Fabien se tourna finalement vers elle, plus calme à présent, l'air moins prompt à exploser d'excitation d'une minute à l'autre. Gaby secoua la tête, amusée, retenant à grand peine le large sourire qui lui chatouillait les lèvres. « Shut up, I'm living, fit-elle, le ton chantant, I followed you. I'm living » Peut-être était-elle vaguement vexée. Pas suffisamment, toutefois, pour que ça gâche sa bonne humeur. « Jesus, you make it sound like I'm your eighty years old nan who knits for fun » reprit-elle, alors qu'ils s'installaient dans le train proche du départ. Mais, pour le coup, elle avait presque l'impression d'être cette grand-mère accompagnant l'un de ses petits-enfants en tant que chaperon, encore plus en l'écoutant lui conter les merveilles qu'ils allaient rencontrer à Bournemouth. Elle rougit légèrement, lissant l'ourlet de sa jupe pour garder un semblant de contenance. « Sounds exciting. For real » insista-t-elle, comme pour se débarrasser de cette désagréable sensation d'être entourée d'un nuage d'emmerdements qui criait boring grown up. Elle n'avait rien à lui prouver pourtant, ils ne se connaissaient pas et elle avait depuis longtemps arrêté de se soucier de l'opinion que pouvaient avoir les autres à son sujet. Ou était-ce à elle-même qu'elle voulait prouver quelque chose ?

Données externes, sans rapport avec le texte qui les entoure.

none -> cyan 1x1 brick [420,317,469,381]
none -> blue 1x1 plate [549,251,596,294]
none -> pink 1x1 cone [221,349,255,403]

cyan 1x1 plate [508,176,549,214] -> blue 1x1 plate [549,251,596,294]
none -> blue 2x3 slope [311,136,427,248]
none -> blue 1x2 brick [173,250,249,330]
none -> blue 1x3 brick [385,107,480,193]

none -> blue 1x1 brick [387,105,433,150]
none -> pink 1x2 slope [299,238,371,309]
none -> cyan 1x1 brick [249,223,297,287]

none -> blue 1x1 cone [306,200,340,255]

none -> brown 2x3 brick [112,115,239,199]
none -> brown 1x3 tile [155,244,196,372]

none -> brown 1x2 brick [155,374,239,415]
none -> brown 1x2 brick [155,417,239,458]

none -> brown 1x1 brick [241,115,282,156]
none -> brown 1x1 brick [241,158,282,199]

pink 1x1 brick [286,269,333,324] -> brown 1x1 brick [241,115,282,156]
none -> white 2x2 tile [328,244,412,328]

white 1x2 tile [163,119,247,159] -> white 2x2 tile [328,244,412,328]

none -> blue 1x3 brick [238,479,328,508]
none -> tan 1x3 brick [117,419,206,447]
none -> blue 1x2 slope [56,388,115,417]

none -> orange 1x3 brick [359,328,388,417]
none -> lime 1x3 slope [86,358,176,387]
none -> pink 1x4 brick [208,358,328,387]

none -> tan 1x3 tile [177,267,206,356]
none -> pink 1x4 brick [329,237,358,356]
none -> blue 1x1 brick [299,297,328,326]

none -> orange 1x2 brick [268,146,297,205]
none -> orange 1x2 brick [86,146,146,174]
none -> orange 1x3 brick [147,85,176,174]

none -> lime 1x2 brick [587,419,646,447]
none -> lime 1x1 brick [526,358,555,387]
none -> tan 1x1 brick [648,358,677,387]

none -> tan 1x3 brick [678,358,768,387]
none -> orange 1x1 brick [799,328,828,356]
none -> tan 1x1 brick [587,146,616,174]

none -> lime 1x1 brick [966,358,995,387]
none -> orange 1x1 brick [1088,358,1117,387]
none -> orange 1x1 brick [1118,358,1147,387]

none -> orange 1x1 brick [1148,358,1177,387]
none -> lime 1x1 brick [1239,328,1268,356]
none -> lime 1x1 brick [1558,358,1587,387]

Gaby sursauta lorsque le train s'ébranla, plus rapide qu'elle ne l'aurait cru. Si rapide qu'elle en manqua presque la question de Fabien, question pas aussi random qu'on pourrait le penser d'ailleurs. Elle commençait à comprendre sa manière de penser ou, du moins, de s'exprimer. Il semblait n'avoir aucun filtre ou presque, lâchant ce qui lui passait par la tête avec un aplomb rafraîchissant. Gaby avait sans doute passer trop de temps dans le monde du théâtre, entourée par des langues prudentes et souvent hypocrites. Elle laissa échapper un soupir, un rien déconcertée par l'aspect direct d'une telle phrase. Quelques années plus tôt, elle se serait épanchée sur son désir ardent de monter sur scène, d'être applaudie par des inconnus seulement pour sa voix, son talent. Elle aurait su quoi répondre. « I, mh. Don't laugh, ok? But I don't, I guess I don't know anymore. Well, I know what I want, I'm working for it and eighteen years old me would so judge me for saying this. She had a plan, you know? She wanted to sing and act and, yeah, I do that but... my priorities changed, I think. Today? It's really sad but today, I mostly dreamed of what I lost » murmura-t-elle, détournant les yeux. Sad, yeah. More like pathetic, really. Elle inspira profondément avant de tourner à nouveau vers lui. « I fell in love, a while ago, and we were happy. I guess I took it for granted. Thought we would last forever and I wouldn't have to work for it. Should have fought harder. Actually, I should have fought, period. Just... let it go and now I go to bed every night wishing she'd be besides me. I even dream of us and the life we could have had. Like, big house, kids and sunday brunch with our families. It's stupid » soupira-t-elle, l'ombre d'un sourire aux lèvres. C'était encore plus bête, énoncé comme ça, surtout après tant de temps passé à se répéter qu'elle avait tourné la page. Mais Cara était toujours . « And you, what do you want? For real, not like, just today. There must be something » ajouta-t-elle sur le ton de la plaisanterie mais sa voix sonnait creux à ses oreilles. « Besides, you know, spending your days with girls you don't know? » Et, évidemment, il fallait qu'elle s'entête à essayer d'alléger l'atmosphère qu'elle avait probablement ruiné for good.